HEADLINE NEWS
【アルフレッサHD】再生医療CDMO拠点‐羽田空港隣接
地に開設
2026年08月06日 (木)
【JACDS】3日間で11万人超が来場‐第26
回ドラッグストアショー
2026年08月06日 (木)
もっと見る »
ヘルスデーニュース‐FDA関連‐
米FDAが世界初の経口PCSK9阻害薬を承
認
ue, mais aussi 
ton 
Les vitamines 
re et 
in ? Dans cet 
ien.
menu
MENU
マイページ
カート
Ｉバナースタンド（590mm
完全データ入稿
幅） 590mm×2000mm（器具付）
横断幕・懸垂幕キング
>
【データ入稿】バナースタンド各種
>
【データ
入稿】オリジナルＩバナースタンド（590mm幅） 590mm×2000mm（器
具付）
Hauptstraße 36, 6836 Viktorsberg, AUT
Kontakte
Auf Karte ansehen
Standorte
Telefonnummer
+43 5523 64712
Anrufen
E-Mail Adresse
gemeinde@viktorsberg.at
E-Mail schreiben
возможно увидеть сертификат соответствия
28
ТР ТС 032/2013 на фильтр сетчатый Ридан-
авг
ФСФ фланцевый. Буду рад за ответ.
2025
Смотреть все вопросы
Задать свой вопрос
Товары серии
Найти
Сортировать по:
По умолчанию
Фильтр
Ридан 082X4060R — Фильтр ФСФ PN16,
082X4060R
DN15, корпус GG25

...

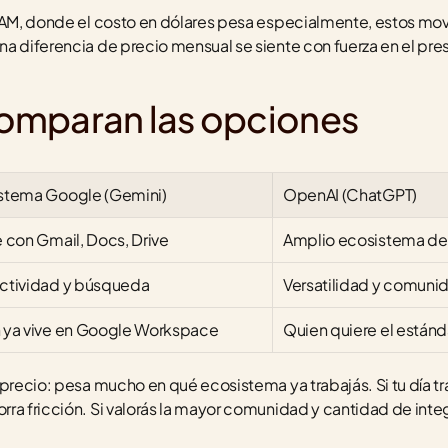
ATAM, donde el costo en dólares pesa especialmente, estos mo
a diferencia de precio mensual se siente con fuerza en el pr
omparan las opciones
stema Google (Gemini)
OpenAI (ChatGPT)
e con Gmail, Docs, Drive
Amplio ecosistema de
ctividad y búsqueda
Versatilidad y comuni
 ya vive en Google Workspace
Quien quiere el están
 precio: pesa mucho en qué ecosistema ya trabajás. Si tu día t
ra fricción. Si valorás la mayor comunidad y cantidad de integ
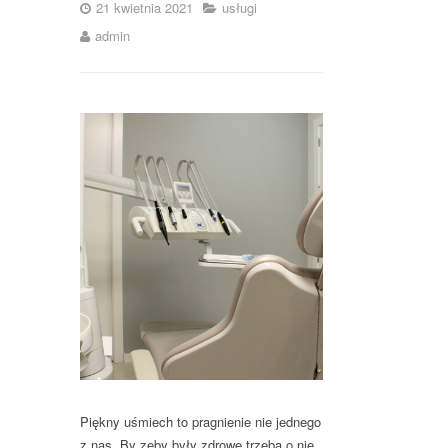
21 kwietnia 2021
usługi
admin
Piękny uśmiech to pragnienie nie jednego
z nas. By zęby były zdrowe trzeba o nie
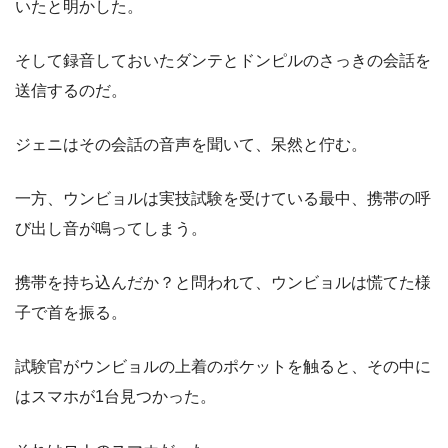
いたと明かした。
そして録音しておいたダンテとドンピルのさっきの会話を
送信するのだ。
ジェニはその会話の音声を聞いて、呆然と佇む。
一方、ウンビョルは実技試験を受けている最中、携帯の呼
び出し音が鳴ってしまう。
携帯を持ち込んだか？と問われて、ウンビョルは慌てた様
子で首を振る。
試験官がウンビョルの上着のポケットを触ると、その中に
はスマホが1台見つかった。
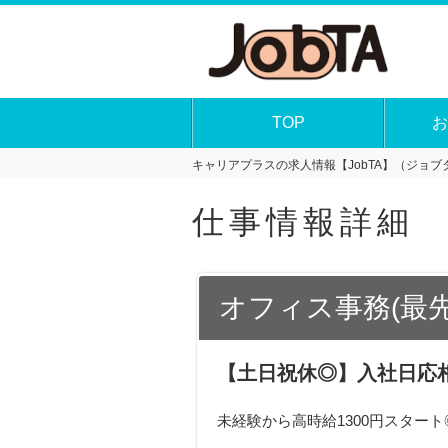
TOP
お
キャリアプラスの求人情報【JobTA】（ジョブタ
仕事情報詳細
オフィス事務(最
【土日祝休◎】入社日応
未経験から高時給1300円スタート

| PROBLEM REQUIREMENTS |
Print exactly the lines above that run from the one with "そして録音しておいたダンテとドンピルのさっきの会話を" down to the one with "未経験から高時給1300円スタート", and omit the pictures.

| RESPONSE TO THIS TASK |
そして録音しておいたダンテとドンピルのさっきの会話を
送信するのだ。
ジェニはその会話の音声を聞いて、呆然と佇む。
一方、ウンビョルは実技試験を受けている最中、携帯の呼
び出し音が鳴ってしまう。
携帯を持ち込んだか？と問われて、ウンビョルは慌てた様
子で首を振る。
試験官がウンビョルの上着のポケットを触ると、その中に
はスマホが1台見つかった。
TOP
お
キャリアプラスの求人情報【JobTA】（ジョブタ
仕事情報詳細
オフィス事務(最
【土日祝休◎】入社日応
未経験から高時給1300円スタート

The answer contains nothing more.